Born in Audubon, Iowa, he was an infant when his family moved to Seattle. He graduated from Franklin High School, earned his wireless operator's license in 1922, then served as a ship's wireless operator in the merchant marines.
In 1927 he bought radio station KRSC, which he managed. He and a partner, who co-owned KRSC, broadcast the Seattle high-school football championship game on Thanksgiving Day 1948, over KRSC-TV. It was the first TV license in the area; the Federal Communications Commission subsequently froze licensing because of signal overlap.
But by June 1949, Mr. Priebe recalled, "we saw we were in serious financial trouble."
Network-affiliated radio stations weren't interested in buying the KRSC-TV license, figuring a license would be available eventually. But lumber heiress Dorothy Bullitt bought the license, changed the name of her independent radio station KEVR to KING, and broadcast television programs under the KING call letters. A network affiliation followed.
"Within six months, there were enough (TV) sets in the Puget Sound area to make KING-TV a going concern," Priebe said.
As it turned out, Mr. Priebe did well for himself despite his ill timing - as owner of the Robert E. Priebe electronics company on Seattle's Fifth Avenue. He sold it in 1981 to what became Priebe Electronics of Redmond. He sold KRSC radio, which became KAYO, in 1950.

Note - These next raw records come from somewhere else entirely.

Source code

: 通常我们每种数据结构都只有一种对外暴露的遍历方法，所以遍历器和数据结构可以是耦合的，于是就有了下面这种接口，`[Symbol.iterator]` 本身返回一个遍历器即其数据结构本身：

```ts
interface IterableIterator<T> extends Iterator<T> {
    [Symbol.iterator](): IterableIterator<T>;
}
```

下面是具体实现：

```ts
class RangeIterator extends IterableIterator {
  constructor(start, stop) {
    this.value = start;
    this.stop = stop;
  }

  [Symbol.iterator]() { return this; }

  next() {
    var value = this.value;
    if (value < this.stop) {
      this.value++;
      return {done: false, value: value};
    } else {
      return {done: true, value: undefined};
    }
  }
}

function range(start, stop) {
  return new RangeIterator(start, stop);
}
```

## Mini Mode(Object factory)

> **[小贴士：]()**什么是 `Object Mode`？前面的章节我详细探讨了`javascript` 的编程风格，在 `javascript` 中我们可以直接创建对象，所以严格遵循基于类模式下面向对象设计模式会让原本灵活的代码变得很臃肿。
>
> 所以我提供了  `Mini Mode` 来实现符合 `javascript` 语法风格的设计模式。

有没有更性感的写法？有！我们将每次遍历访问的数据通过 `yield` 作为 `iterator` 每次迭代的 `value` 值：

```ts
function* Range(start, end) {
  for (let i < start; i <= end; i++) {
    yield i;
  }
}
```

Other survivors include his wife of 20 years, Marietta "Tadsie" Priebe of Redmond; his stepdaughter, Charlotte Lingo of Half Moon Bay, Calif.; and his brother, Thomas Priebe of Portland.
Services are at 2 p.m. tomorrow at Emerald Heights Center, 10901 176th Circle N.E., Redmond.
Remembrances may go to Seattle Rotary Service Foundation, 1215 Fourth Ave., Suite 118, Seattle, WA 98161.